Performing Lagrangian Analysis
To run the analysis for your dataset, load the velocity dataset in the \texttt{example.m} by changing the line load('path\_to\_dataset'). The user must input the parameter \(\delta\), which sets the geodesic distance over which the deformation is computed. The user also needs to provide the parameters ct0 and ctf, which specify the time range for the analysis from mesh\_time(ct0) to mesh\_time(ctf).
Eulerian coherent structures for flows on curved surfaces
The MATLAB code to compute Eulerian coherent structures based on the eigenvalues of the strain rate tensor for flow on curved surfaces is available at this link. The follwing tutorial provides an explanation on how to use the code. To understand the mathematical background or additional information on the methods discussed here, we refer the reader to the accompanying manuscript [1].
Pre-requisites,data-formatting, Installation: We recommend that users read the tutorial given above for Lagrangian analysis, as the Eulerian code has the same software pre-requisites and data-formatting requirements. To install the code, clone the GitHub repository using the code
git clone https://github.com/SreejithSanthosh/flow_coherent_structure.git
To ensure that the code works, run the example_code_eulerian.m script on MATLAB. This script runs the Eulerian analysis on the example dataset given in example_data.mat and presents the result below.
The result above visualizes the Eulerian coherent structures at \(t=0\).
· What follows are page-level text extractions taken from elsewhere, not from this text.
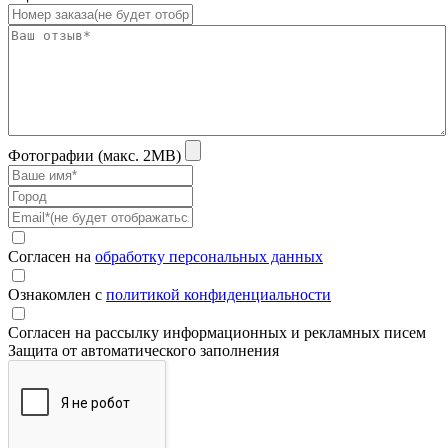
Фотографии (макс. 2MB)
Согласен на
обработку персональных данных
Ознакомлен с
политикой конфиденциальности
Согласен на рассылку информационных и рекламных писем
Защита от автоматического заполнения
The regions with positive high values of the largest eigenvalue of strain rate \(s_2(\mathbf{x},t=1)\) corresponds to short-time repellers and regions with highly negative values of the smallest eigenvalue of the strain rate \(s_1(\mathbf{x},t=1)\) corresponds to short-time attractors. The corresponding eigenvectors \(e_2(\mathbf{x},t=1)\) and \(e_1(\mathbf{x},t=1)\) correspond to the axis of maximum repulsion and attraction rates.
Performing Eulerian Analysis
We now explain how to run the code main.m to compute the Eulerian coherent structures for a given flow field.
- Load the data : Once the data is formatted as described above, it can be loaded onto the script by providing the right path
load(PATH TO THE DATA FILE); Nt = size(time,2); - Setting parameters for the Eulerian computation :
delta: Regularization parameter used for estimating the strain-rate. Similar to the regularization parameter in the Lagrangian analysis.ct0: Sets the time-point to do the Eulerian analysis. The code runs the analysis at timemesh_time(ct0).
- Running Code: After setting the above parameters, run the code. The code will visualize the velocity data, the eigenvalues \((s_1,s_2)\) and eigenvectors \((e_1,e_2)\) of the strain rate at \(t = t0\).
References
[1] : Santhosh, S., Zhu, C., Fencil, B., & Serra, M. (2025). Coherent Structures in Active Flows on Dynamic Surfaces. bioRxiv, 2025-05.